Cash and Cash Equivalents: As of March 31, 2024, cash, cash equivalents and marketable securities were $435.7 million as compared to $273.2 million as of December 31, 2023. Total cash spend in the quarter was $51.2 million, including a non-recurring payment of $8.6 million related to annual performance-based bonus compensation. Based on its current plans, the company expects its existing cash, cash equivalents and marketable securities will be sufficient to fund its operating expenses and capital expenditure requirements into 2027 and through clinical readouts from ongoing SUMMIT, PEAK, and APEX registration-directed trials.
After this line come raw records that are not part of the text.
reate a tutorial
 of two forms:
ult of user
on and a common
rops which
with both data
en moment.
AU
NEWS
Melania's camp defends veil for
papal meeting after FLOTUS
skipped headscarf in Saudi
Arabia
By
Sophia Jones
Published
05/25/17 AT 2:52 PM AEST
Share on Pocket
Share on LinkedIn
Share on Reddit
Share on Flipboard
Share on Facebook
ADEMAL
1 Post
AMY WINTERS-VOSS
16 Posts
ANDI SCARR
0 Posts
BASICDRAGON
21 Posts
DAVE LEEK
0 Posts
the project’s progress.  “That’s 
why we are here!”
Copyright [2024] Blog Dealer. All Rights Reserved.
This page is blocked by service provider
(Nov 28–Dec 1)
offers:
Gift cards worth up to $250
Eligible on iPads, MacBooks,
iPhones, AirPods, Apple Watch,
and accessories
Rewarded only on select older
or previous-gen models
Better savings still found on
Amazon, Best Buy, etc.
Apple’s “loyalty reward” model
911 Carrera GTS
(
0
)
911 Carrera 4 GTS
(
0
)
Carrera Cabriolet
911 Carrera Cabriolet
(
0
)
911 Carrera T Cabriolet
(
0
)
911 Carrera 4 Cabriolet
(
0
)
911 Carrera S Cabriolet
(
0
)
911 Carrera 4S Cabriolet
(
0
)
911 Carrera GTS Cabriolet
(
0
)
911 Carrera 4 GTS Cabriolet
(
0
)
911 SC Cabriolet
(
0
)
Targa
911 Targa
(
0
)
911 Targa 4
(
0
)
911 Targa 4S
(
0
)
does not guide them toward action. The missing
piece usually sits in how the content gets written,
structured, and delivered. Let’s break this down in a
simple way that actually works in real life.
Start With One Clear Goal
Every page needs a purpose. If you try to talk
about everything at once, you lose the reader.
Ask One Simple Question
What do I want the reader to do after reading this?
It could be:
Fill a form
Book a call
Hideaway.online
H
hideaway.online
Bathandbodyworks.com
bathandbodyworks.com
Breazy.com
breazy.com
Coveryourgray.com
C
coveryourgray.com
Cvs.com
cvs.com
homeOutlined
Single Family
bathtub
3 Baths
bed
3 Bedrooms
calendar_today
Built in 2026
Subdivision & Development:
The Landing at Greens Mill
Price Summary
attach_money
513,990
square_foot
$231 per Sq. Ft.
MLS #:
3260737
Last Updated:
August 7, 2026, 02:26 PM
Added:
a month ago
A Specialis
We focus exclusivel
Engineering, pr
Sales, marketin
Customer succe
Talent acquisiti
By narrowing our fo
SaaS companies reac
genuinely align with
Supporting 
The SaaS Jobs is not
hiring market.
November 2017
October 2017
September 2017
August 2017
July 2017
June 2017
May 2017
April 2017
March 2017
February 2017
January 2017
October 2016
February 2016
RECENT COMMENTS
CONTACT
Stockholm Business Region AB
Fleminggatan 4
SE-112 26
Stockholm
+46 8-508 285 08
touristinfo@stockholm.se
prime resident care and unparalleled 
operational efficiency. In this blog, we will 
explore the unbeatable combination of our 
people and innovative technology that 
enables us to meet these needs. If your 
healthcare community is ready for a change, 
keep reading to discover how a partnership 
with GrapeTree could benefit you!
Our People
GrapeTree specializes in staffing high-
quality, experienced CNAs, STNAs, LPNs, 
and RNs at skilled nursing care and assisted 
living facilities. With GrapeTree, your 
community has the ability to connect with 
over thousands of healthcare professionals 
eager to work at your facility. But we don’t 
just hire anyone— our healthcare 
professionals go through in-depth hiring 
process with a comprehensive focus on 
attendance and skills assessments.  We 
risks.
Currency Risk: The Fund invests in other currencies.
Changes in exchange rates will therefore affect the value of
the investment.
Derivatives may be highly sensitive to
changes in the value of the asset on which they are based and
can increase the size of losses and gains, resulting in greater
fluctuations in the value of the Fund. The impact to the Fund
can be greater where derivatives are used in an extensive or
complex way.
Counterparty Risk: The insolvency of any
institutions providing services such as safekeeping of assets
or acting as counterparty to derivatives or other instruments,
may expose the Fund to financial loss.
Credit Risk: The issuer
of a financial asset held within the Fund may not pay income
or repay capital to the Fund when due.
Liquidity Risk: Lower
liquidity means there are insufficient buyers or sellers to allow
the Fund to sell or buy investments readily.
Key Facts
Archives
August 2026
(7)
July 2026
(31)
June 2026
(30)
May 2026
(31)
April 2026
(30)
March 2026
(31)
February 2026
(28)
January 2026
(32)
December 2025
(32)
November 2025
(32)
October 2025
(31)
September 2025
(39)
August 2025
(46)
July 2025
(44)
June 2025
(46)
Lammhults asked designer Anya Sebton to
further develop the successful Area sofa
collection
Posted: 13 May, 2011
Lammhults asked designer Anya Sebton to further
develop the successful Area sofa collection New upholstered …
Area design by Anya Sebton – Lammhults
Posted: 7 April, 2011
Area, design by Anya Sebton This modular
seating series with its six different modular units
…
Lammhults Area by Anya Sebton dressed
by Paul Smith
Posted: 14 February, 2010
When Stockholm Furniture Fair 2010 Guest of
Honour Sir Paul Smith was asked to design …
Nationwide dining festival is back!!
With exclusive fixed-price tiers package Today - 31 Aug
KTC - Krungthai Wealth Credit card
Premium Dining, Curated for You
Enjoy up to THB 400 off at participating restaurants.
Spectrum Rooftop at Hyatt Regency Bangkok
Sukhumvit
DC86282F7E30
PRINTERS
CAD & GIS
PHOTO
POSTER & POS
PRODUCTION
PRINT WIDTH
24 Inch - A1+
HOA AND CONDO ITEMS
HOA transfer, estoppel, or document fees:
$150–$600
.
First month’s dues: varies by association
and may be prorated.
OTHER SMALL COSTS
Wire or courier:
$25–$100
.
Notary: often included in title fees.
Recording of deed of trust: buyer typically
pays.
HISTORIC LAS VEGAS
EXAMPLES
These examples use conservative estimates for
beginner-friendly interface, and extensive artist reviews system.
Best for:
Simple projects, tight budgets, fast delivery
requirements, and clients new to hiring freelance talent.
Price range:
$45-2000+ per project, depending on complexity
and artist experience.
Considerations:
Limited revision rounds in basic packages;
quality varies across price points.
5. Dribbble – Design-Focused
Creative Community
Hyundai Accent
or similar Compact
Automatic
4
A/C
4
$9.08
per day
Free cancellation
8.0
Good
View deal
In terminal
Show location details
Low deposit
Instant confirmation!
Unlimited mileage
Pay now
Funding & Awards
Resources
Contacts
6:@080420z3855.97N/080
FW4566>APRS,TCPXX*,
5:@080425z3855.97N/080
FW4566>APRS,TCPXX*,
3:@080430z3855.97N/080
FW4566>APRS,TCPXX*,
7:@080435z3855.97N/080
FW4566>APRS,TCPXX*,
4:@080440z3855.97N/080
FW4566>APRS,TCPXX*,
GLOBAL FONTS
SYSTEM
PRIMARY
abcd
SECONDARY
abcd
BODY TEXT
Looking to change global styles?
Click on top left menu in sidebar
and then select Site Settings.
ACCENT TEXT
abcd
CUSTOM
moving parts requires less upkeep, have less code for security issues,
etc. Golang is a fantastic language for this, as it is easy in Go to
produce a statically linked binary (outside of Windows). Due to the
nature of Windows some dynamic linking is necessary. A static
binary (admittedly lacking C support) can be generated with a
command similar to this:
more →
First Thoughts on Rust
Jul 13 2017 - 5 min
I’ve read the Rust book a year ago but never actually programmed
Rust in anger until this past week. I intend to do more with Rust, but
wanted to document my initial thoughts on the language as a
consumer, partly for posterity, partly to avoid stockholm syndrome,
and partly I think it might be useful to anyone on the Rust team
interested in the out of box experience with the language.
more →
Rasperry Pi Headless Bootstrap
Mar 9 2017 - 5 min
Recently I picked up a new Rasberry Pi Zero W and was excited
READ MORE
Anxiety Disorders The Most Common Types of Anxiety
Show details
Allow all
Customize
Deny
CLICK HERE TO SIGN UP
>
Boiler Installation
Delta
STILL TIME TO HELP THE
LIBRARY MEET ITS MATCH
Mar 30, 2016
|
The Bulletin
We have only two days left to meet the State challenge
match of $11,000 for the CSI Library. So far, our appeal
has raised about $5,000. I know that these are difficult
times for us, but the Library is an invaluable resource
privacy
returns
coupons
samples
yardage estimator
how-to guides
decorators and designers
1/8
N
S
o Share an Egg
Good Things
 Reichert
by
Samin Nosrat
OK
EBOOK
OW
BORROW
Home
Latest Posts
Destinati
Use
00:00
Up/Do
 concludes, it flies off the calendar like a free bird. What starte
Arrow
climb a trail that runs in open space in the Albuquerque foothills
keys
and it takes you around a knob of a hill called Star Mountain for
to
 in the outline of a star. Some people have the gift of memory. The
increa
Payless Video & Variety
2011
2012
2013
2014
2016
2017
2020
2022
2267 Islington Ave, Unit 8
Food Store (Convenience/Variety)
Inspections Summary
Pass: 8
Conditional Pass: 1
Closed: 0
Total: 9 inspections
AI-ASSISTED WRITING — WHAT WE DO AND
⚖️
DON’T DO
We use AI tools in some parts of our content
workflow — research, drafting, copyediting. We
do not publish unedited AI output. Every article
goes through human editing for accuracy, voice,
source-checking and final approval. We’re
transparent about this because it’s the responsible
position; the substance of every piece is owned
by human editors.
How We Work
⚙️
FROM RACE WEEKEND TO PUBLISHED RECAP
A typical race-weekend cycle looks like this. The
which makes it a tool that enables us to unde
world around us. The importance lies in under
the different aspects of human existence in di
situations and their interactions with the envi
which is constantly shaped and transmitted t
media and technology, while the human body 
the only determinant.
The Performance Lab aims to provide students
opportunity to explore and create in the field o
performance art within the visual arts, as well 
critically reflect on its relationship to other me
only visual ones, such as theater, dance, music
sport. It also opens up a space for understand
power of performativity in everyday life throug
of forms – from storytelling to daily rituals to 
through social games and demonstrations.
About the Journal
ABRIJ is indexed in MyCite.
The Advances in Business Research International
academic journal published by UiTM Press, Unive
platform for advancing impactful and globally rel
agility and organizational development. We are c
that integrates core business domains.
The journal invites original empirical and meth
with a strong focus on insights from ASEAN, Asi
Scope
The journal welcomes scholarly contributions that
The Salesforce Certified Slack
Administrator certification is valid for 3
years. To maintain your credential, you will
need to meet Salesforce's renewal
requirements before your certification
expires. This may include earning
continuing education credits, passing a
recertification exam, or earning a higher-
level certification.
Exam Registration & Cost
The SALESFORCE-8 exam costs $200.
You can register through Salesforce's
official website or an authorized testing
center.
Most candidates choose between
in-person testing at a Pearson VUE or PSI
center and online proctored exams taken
R&D Expenses: Research and development expenses were $52.7 million for the first quarter of 2024 compared to $36.0 million for the first quarter of 2023. The increase was primarily due to costs associated with accelerating enrollment in both SUMMIT and PEAK clinical trials, on-going APEX costs and costs related to development of the research pipeline. R&D expenses include non-cash stock compensation expense of $4.4 million for the first quarter of 2024 as compared to $3.0 million for the first quarter of 2023.

G&A Expenses: General and administrative expenses were $9.7 million for the first quarter of 2024 compared to $7.2 million for the first quarter of 2023. The increase was primarily due to the growth of the organization. G&A expenses include non-cash stock compensation expense of $5.0 million for the first quarter of 2024 as compared to $2.9 million for the first quarter of 2023.

Net Loss: Net loss was $58.3 million for the first quarter of 2024 compared to a net loss of $38.6 million for the first quarter of 2023.